Based upon fame, resume, and persona... yeah. But structurally, no. It can be very hard to get offices up in every state, to get yourself on all the ballots, and to have ads and things out everywhere.
Perot put a ton of his personal wealth into the election, and I don't know that Cindy McCain could have afforded (or even wanted) to expose her own wealth in that way. And I'm not sure that McCain would have had the organizaitonal skills required to run on his own.
Whether or not he had any inclination to do so, I would imagine he would have viewed Teddy Roosevelt's 1912 3rd Party campaign (http://en.wikipedia.org/wiki/Progressive_Party_(United_States,_1912)) as instructive.
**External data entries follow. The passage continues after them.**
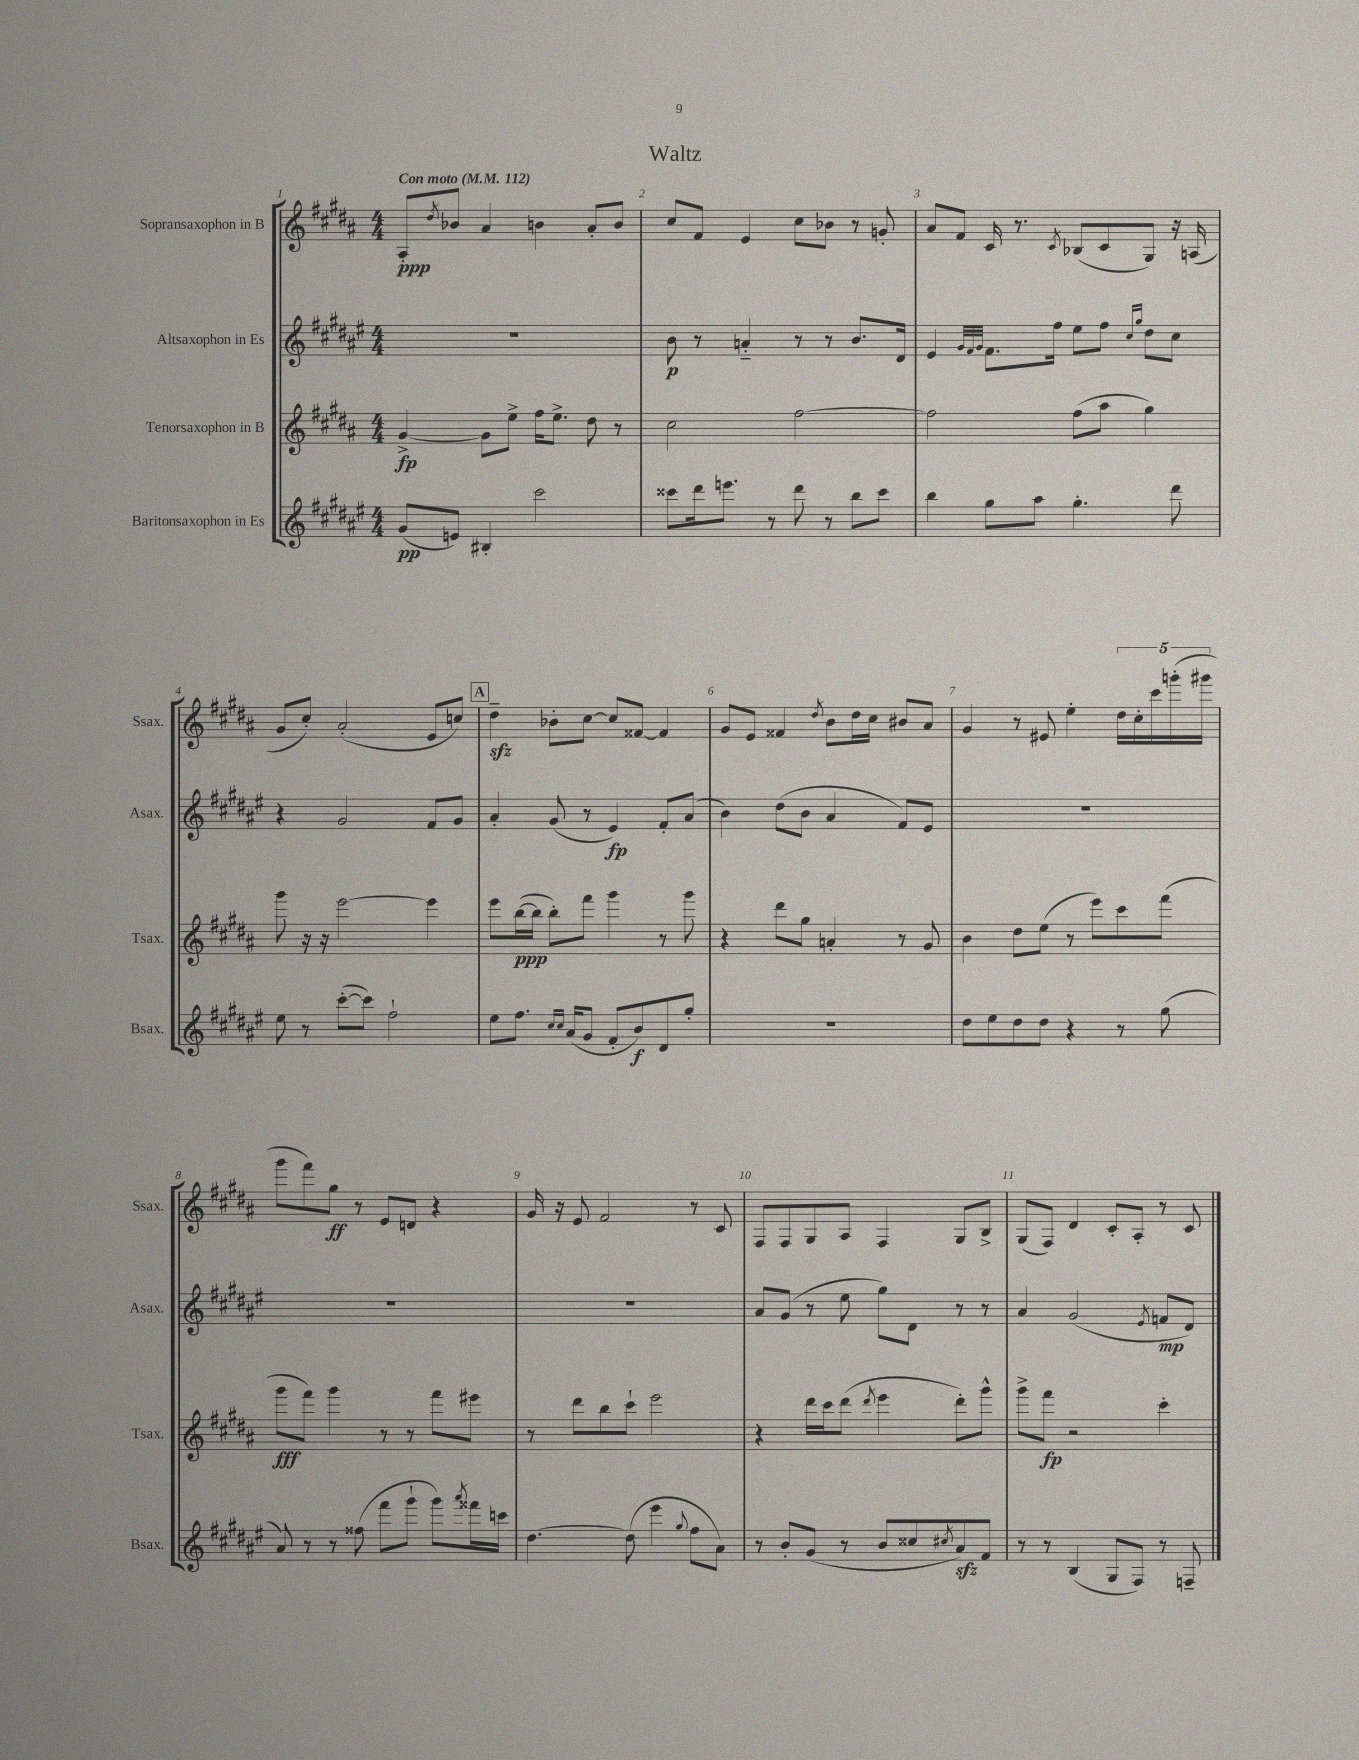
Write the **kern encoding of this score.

**kern	**kern	**kern	**kern
*staff4	*staff3	*staff2	*staff1
*clefG2	*clefG2	*clefG2	*clefG2
*k[f#c#g#d#a#e#]	*k[f#c#g#d#a#]	*k[f#c#g#d#a#e#]	*k[f#c#g#d#a#]
*M4/4	*M4/4	*M4/4	*M4/4
*MM112	*MM112	*MM112	*MM112
(8g#/L	[4g#^/	1r	8A#'/L
.	.	.	8qdd#/
8e/J)	.	.	8b-/J
4B#'/	8g#\]L	.	4a#/
.	8ee^\J	.	.
2ccc#\	16ff#\LK	.	4b\
.	8.ee^\J	.	.
.	8dd#\	.	8a#'/L
.	8r	.	8b/J
=	=	=	=
8ccc##\L	2cc#\	8b\	8cc#/L
16ddd#\k	.	8r	8f#/J
8.eee\J	.	.	.
.	.	4a'~/	4e/
8r	.	.	.
8ddd#\	[2ff#\	8r	8cc#\L
8r	.	8r	8b-\J
8bb\L	.	8.b/L	8r
8ccc##\J	.	.	8g'/
.	.	16d#/Jk	.
=	=	=	=
4bb\	2ff#\]	4e#/	8a#/L
.	.	.	8f#/J
.	.	32qqg#/LLL	.
.	.	32qqf#/	.
.	.	32qqg#/JJJ	.
8gg#\L	.	8.f#\L	16c#/
.	.	.	8.r
8aa#\J	.	.	.
.	.	16ff#\Jk	.
.	.	.	8qc#/
4.gg#'\	(8ff#\L	8ee#\L	(8B-/L
.	8aa#\J	8ff#\J	8c#/
.	.	16qqcc#/LL	.
.	.	16qqgg#/JJ	.
.	4gg#\)	8dd#\L	8G#/J)
8ddd#\	.	8cc#\J	16r
.	.	.	(16A/
=	=	=	=
8ee#\	8ggg#\	4r	8g#/L
8r	16r	.	8cc#'/J)
.	16r	.	.
([8ccc#'\L	[2eee\	2g#/	(2a#'/
8ccc#\]J)	.	.	.
2ff#`\	.	.	.
.	4eee\]	8f#/L	8e/L
.	.	8g#/J	8cc/J)
=	=	=	=
8ee#\L	8eee\L	4a#'/	4dd#~\
8.ff#\J	([16bb\L	.	.
.	16bb\]JJ	.	.
.	8bb'\L)	(8g#/	8b-'\L
16qqcc#/LL	.	.	.
16qqcc#/JJ	.	.	.
(16a#/LK	.	.	.
8g#/J	8fff#\J	8r	[8cc#\J
8f#'/L	4ggg#\	4e#/)	8cc#/]L
8b/)	.	.	[8f##/J
8d#/	8r	8f#'/L	4f##/]
8gg#'/J	8ggg#\	(8a#/J	.
=	=	=	=
1r	4r	4b\)	8g#/L
.	.	.	8e/J
.	8ddd#\L	(8dd#\L	4f##/
.	8gg#\J	8b\J	.
.	.	.	8qdd#/
.	4a'/	4a#/	8b\L
.	.	.	16dd#\L
.	.	.	16cc#\JJ
.	8r	8f#/L)	8b#/L
.	8g#/	8e#/J	8a#/J
=	=	=	=
8dd#\L	4b\	1r	4g#/
8ee#\	.	.	.
8dd#\	8dd#\L	.	8r
8dd#\J	(8ee\J	.	8e#/
4r	8r	.	4ee'\
.	8eee\L)	.	.
8r	8ccc#\	.	20dd#\LL
.	.	.	20cc#'\
.	.	.	20ccc#\
(8gg#\	(8fff#\J	.	.
.	.	.	(20ggg'\
.	.	.	20ggg#\JJ
=	=	=	=
8a#/)	8ggg#\L	1r	8ggg#\L
8r	8fff#\J)	.	8fff#\)
8r	4ggg#\	.	8gg#\J
(8ff##\	.	.	8r
8fff#\L	8r	.	8e/L
8ggg#`\J	8r	.	8d/J
8ggg#\L)	8fff#\L	.	4r
8qaaa#/	.	.	.
16fff##\L	8eee#\J	.	.
16ccc\JJ	.	.	.
=	=	=	=
[4.dd#\	8r	1r	16g#/
.	.	.	16r
.	8ddd#\L	.	8e/
.	8bb\	.	2f#/
(8dd#\]	8ccc#`\J	.	.
4eee#\	2eee\	.	.
8qqgg#/	.	.	.
8ff#\L	.	.	8r
8a#\J)	.	.	8c#/
=	=	=	=
8r	4r	8a#/L	8F#/L
8b'/L	.	(8g#/J	8F#/
(8g#/J	16ddd#\LL	8r	8G#/
.	16ccc#\J	.	.
8r	(8ddd#\J	8ee#\	8A#/J
.	8qddd#/	.	.
8b/L	4eee\	8gg#\L)	4F#/
8cc##/	.	8d#\J	.
8qcc#/	.	.	.
8a#/)	8ddd#'\L)	8r	8G#/L
8f#/J	8ggg#^^\J	8r	8B^/J
=	=	=	=
8r	8ggg#^\L	4a#/	(8G#/L
8r	8fff#\J	.	8F#/J)
(4B/	2r	(2g#/	4d#/
8G#/L	.	.	8c#'/L
8F#/J)	.	.	8A#'/J
.	.	8qe#/	.
8r	4ccc#'\	8f/L	8r
8F~/	.	8d#/J)	8c#/
==	==	==	==
*-	*-	*-	*-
But more specifically, he could still have more effectively positioned himself as a maverick, even without dropping from the Republican party - he'd just do a stronger job of distancing his future plans from some recent republican policies.
It's not enough, for a lot of voters, for McCain to point out his maverick stands in the past - he has to paint a specific departure from Repulican orthodoxy he intends in the future. And he hasn't done that. Which is why Obama keeps pushing the "he voted with Bush 90% of the time" angle.
What it ends up looking like, is that McCain (1) either isn't really a maverick after all or (2) wants to be a maverick but can't impose his will upon his own supporters. Either of which hurts him when trying to woo remaining voters that are genuinely undecided between McCain or Obama.
So on a test of "is he leading his party in a new direction or just getting pulled along" McCain isn't doing that. Obama does that in his rhetoric, but it's still a matter of hope to see whether he could manage a democratic congress once they've all won an election. Bill Clinton certainly couldn't.